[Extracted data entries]
————

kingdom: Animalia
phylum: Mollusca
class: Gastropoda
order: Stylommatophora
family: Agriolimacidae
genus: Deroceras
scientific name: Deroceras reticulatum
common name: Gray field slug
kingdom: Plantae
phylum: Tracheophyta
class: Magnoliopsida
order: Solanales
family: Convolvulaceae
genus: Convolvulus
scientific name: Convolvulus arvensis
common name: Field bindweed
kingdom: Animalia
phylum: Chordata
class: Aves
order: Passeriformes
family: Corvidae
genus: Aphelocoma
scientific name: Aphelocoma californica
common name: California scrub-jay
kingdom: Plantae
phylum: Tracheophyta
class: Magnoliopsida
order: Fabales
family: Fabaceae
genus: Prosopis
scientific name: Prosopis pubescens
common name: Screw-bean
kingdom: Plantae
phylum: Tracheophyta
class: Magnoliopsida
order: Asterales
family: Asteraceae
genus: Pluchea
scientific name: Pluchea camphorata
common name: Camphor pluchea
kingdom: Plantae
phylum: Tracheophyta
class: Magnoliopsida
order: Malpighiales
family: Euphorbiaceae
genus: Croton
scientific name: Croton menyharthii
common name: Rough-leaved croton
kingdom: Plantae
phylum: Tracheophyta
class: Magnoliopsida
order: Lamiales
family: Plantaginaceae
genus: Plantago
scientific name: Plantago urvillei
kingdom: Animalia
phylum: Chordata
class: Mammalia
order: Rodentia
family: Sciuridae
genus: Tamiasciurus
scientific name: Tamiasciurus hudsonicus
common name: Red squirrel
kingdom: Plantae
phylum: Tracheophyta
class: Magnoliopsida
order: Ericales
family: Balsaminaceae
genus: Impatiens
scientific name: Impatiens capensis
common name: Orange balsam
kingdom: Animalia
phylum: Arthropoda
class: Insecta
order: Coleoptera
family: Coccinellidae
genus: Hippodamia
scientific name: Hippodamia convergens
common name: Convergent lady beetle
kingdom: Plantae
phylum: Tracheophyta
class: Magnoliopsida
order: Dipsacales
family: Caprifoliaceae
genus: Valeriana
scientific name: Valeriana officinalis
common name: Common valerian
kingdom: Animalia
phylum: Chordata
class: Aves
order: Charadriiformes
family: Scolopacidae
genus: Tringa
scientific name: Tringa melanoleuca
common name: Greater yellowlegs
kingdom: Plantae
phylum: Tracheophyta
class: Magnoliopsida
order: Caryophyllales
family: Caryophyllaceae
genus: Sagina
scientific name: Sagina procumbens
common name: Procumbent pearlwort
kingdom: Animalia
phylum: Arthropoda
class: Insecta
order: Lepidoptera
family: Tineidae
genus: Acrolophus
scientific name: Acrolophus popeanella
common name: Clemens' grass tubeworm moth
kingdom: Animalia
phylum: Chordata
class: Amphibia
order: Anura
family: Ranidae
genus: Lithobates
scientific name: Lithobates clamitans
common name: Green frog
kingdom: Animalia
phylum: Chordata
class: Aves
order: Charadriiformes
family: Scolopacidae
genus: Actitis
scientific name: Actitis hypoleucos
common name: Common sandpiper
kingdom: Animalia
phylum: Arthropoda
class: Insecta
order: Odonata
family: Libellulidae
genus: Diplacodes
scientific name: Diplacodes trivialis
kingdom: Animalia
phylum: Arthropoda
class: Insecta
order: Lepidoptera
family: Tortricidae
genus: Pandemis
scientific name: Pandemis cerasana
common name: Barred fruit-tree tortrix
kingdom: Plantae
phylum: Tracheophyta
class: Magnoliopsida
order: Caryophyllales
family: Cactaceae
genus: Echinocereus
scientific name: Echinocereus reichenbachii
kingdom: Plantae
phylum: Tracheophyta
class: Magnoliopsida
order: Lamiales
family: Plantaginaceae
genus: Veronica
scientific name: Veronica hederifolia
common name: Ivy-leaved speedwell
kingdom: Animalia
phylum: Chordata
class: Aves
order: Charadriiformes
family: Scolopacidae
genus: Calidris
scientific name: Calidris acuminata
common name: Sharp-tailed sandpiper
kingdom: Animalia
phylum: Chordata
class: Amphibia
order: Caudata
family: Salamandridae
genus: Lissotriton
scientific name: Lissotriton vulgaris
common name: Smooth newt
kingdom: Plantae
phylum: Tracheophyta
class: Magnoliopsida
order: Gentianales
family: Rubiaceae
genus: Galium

————

» **INSTRUCTIONS TO FOLLOW**: Give the lines above as a JSON list of strings with one string per line, covering all the material and leaving out blank lines.

» **SOLUTION TO THE EXERCISE**:
[
  "kingdom: Animalia",
  "phylum: Mollusca",
  "class: Gastropoda",
  "order: Stylommatophora",
  "family: Agriolimacidae",
  "genus: Deroceras",
  "scientific name: Deroceras reticulatum",
  "common name: Gray field slug",
  "kingdom: Plantae",
  "phylum: Tracheophyta",
  "class: Magnoliopsida",
  "order: Solanales",
  "family: Convolvulaceae",
  "genus: Convolvulus",
  "scientific name: Convolvulus arvensis",
  "common name: Field bindweed",
  "kingdom: Animalia",
  "phylum: Chordata",
  "class: Aves",
  "order: Passeriformes",
  "family: Corvidae",
  "genus: Aphelocoma",
  "scientific name: Aphelocoma californica",
  "common name: California scrub-jay",
  "kingdom: Plantae",
  "phylum: Tracheophyta",
  "class: Magnoliopsida",
  "order: Fabales",
  "family: Fabaceae",
  "genus: Prosopis",
  "scientific name: Prosopis pubescens",
  "common name: Screw-bean",
  "kingdom: Plantae",
  "phylum: Tracheophyta",
  "class: Magnoliopsida",
  "order: Asterales",
  "family: Asteraceae",
  "genus: Pluchea",
  "scientific name: Pluchea camphorata",
  "common name: Camphor pluchea",
  "kingdom: Plantae",
  "phylum: Tracheophyta",
  "class: Magnoliopsida",
  "order: Malpighiales",
  "family: Euphorbiaceae",
  "genus: Croton",
  "scientific name: Croton menyharthii",
  "common name: Rough-leaved croton",
  "kingdom: Plantae",
  "phylum: Tracheophyta",
  "class: Magnoliopsida",
  "order: Lamiales",
  "family: Plantaginaceae",
  "genus: Plantago",
  "scientific name: Plantago urvillei",
  "kingdom: Animalia",
  "phylum: Chordata",
  "class: Mammalia",
  "order: Rodentia",
  "family: Sciuridae",
  "genus: Tamiasciurus",
  "scientific name: Tamiasciurus hudsonicus",
  "common name: Red squirrel",
  "kingdom: Plantae",
  "phylum: Tracheophyta",
  "class: Magnoliopsida",
  "order: Ericales",
  "family: Balsaminaceae",
  "genus: Impatiens",
  "scientific name: Impatiens capensis",
  "common name: Orange balsam",
  "kingdom: Animalia",
  "phylum: Arthropoda",
  "class: Insecta",
  "order: Coleoptera",
  "family: Coccinellidae",
  "genus: Hippodamia",
  "scientific name: Hippodamia convergens",
  "common name: Convergent lady beetle",
  "kingdom: Plantae",
  "phylum: Tracheophyta",
  "class: Magnoliopsida",
  "order: Dipsacales",
  "family: Caprifoliaceae",
  "genus: Valeriana",
  "scientific name: Valeriana officinalis",
  "common name: Common valerian",
  "kingdom: Animalia",
  "phylum: Chordata",
  "class: Aves",
  "order: Charadriiformes",
  "family: Scolopacidae",
  "genus: Tringa",
  "scientific name: Tringa melanoleuca",
  "common name: Greater yellowlegs",
  "kingdom: Plantae",
  "phylum: Tracheophyta",
  "class: Magnoliopsida",
  "order: Caryophyllales",
  "family: Caryophyllaceae",
  "genus: Sagina",
  "scientific name: Sagina procumbens",
  "common name: Procumbent pearlwort",
  "kingdom: Animalia",
  "phylum: Arthropoda",
  "class: Insecta",
  "order: Lepidoptera",
  "family: Tineidae",
  "genus: Acrolophus",
  "scientific name: Acrolophus popeanella",
  "common name: Clemens' grass tubeworm moth",
  "kingdom: Animalia",
  "phylum: Chordata",
  "class: Amphibia",
  "order: Anura",
  "family: Ranidae",
  "genus: Lithobates",
  "scientific name: Lithobates clamitans",
  "common name: Green frog",
  "kingdom: Animalia",
  "phylum: Chordata",
  "class: Aves",
  "order: Charadriiformes",
  "family: Scolopacidae",
  "genus: Actitis",
  "scientific name: Actitis hypoleucos",
  "common name: Common sandpiper",
  "kingdom: Animalia",
  "phylum: Arthropoda",
  "class: Insecta",
  "order: Odonata",
  "family: Libellulidae",
  "genus: Diplacodes",
  "scientific name: Diplacodes trivialis",
  "kingdom: Animalia",
  "phylum: Arthropoda",
  "class: Insecta",
  "order: Lepidoptera",
  "family: Tortricidae",
  "genus: Pandemis",
  "scientific name: Pandemis cerasana",
  "common name: Barred fruit-tree tortrix",
  "kingdom: Plantae",
  "phylum: Tracheophyta",
  "class: Magnoliopsida",
  "order: Caryophyllales",
  "family: Cactaceae",
  "genus: Echinocereus",
  "scientific name: Echinocereus reichenbachii",
  "kingdom: Plantae",
  "phylum: Tracheophyta",
  "class: Magnoliopsida",
  "order: Lamiales",
  "family: Plantaginaceae",
  "genus: Veronica",
  "scientific name: Veronica hederifolia",
  "common name: Ivy-leaved speedwell",
  "kingdom: Animalia",
  "phylum: Chordata",
  "class: Aves",
  "order: Charadriiformes",
  "family: Scolopacidae",
  "genus: Calidris",
  "scientific name: Calidris acuminata",
  "common name: Sharp-tailed sandpiper",
  "kingdom: Animalia",
  "phylum: Chordata",
  "class: Amphibia",
  "order: Caudata",
  "family: Salamandridae",
  "genus: Lissotriton",
  "scientific name: Lissotriton vulgaris",
  "common name: Smooth newt",
  "kingdom: Plantae",
  "phylum: Tracheophyta",
  "class: Magnoliopsida",
  "order: Gentianales",
  "family: Rubiaceae",
  "genus: Galium"
]